A climograph is a graphical representation of a location's basic climate. Climographs display data for two variables:
1. monthly average temperature
2. monthly average precipitation.
These are useful tools to quickly describe a location's climate.

==Representation==

While temperature is typically visualized using a line, some climographs opt to visualize the data using a bar. This method's advantage allows the climograph to display the average range in temperature (average minimum and average maximum temperatures) rather than a simple monthly average.

==Use==
The patterns in a climograph describe not just a location's climate but also provide evidence for that climate's relative geographical location. For example, a climograph with a narrow range in temperature over the year might represent a location close to the equator, or alternatively a location adjacent to a large body of water exerting a moderating effect on the temperature range.
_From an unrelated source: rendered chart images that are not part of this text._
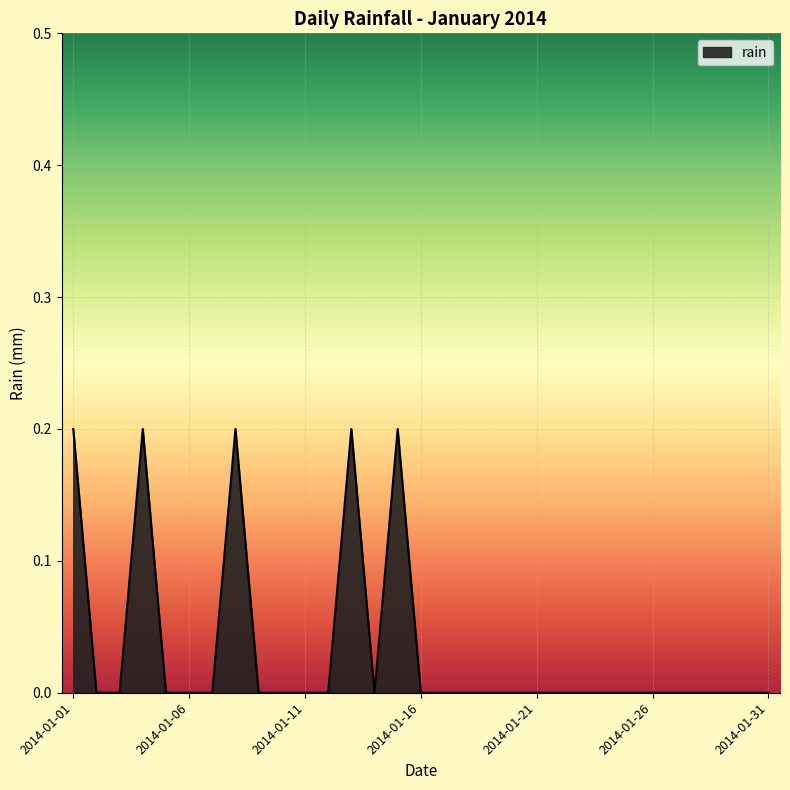

Reading left to right, transcribe all the data shown in this chart.

2014-01-01=0.2	2014-01-02=0.0	2014-01-03=0.0	2014-01-04=0.2	2014-01-05=0.0	2014-01-06=0.0	2014-01-07=0.0	2014-01-08=0.2	2014-01-09=0.0	2014-01-10=0.0	2014-01-11=0.0	2014-01-12=0.0	2014-01-13=0.2	2014-01-14=0.0	2014-01-15=0.2	2014-01-16=0.0	2014-01-17=0.0	2014-01-18=0.0	2014-01-19=0.0	2014-01-20=0.0	2014-01-21=0.0	2014-01-22=0.0	2014-01-23=0.0	2014-01-24=0.0	2014-01-25=0.0	2014-01-26=0.0	2014-01-27=0.0	2014-01-28=0.0	2014-01-29=0.0	2014-01-30=0.0	2014-01-31=0.0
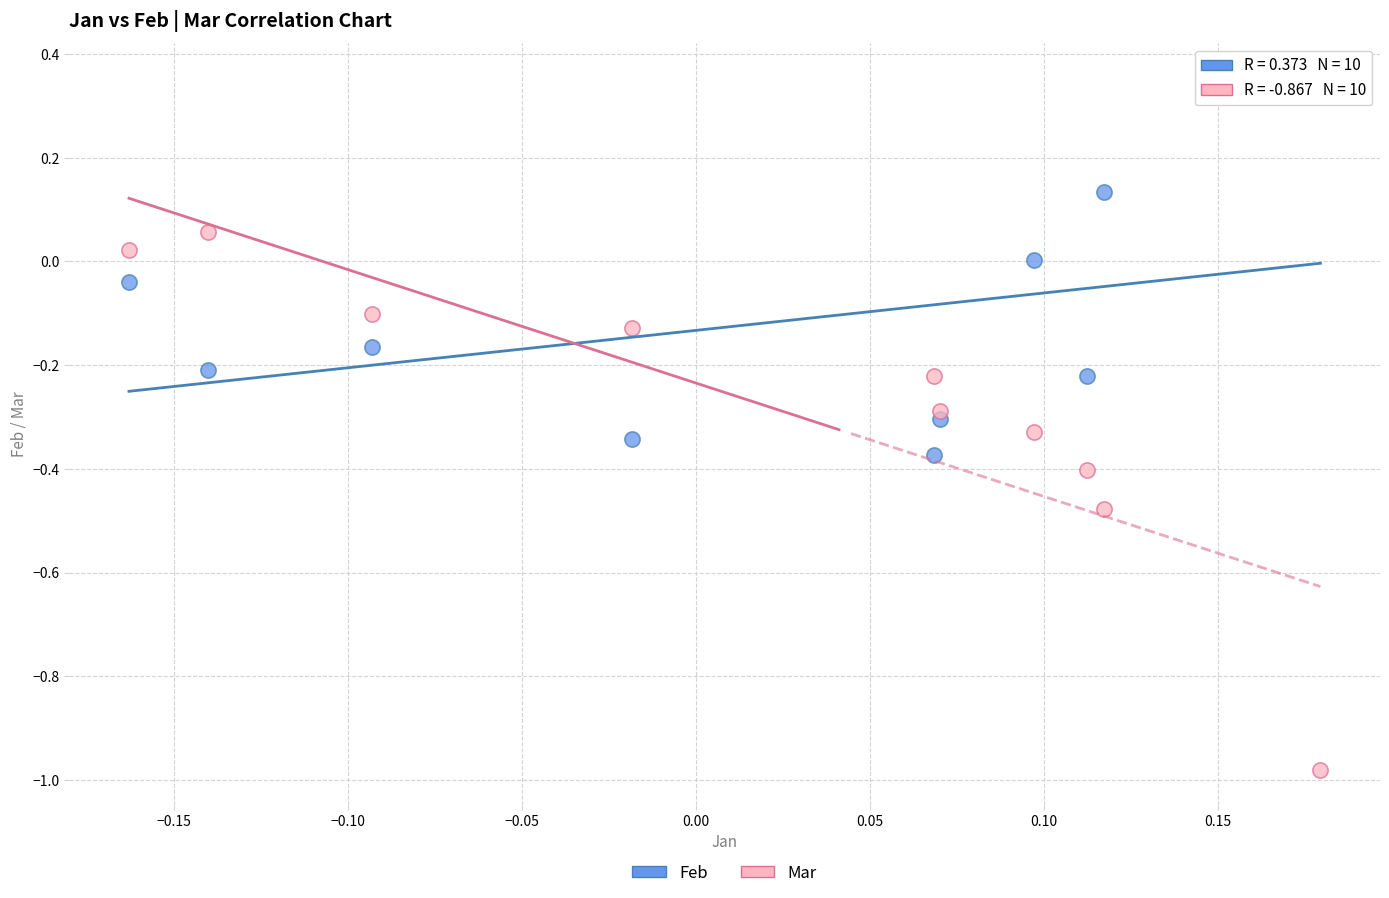

Which series contains the lowest Y value?

Mar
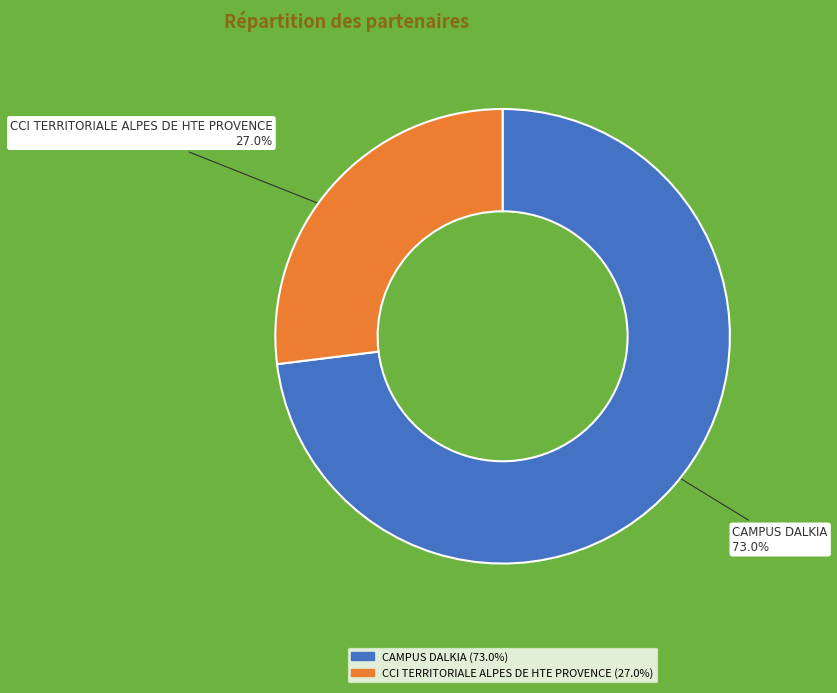

What is the ratio of the value at CCI TERRITORIALE ALPES DE HTE PROVENCE to the value at CAMPUS DALKIA?

0.4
Meanwhile, a wide range in annual temperature might suggest the opposite. We could also derive information about a site's ecological conditions through a climograph. For example, if precipitation is consistently low year-round, we might suggest the location reflects a desert; if there is a noticeable seasonal pattern to the precipitation, we might suggest the location experiences a monsoon season. When combining the temperature and precipitation patterns together, we have even better clues as to the local conditions. Despite this, a number of local factors contribute to the patterns observed in a particular place; therefore, a climograph is not a foolproof tool that captures all the geographic variation that might exist.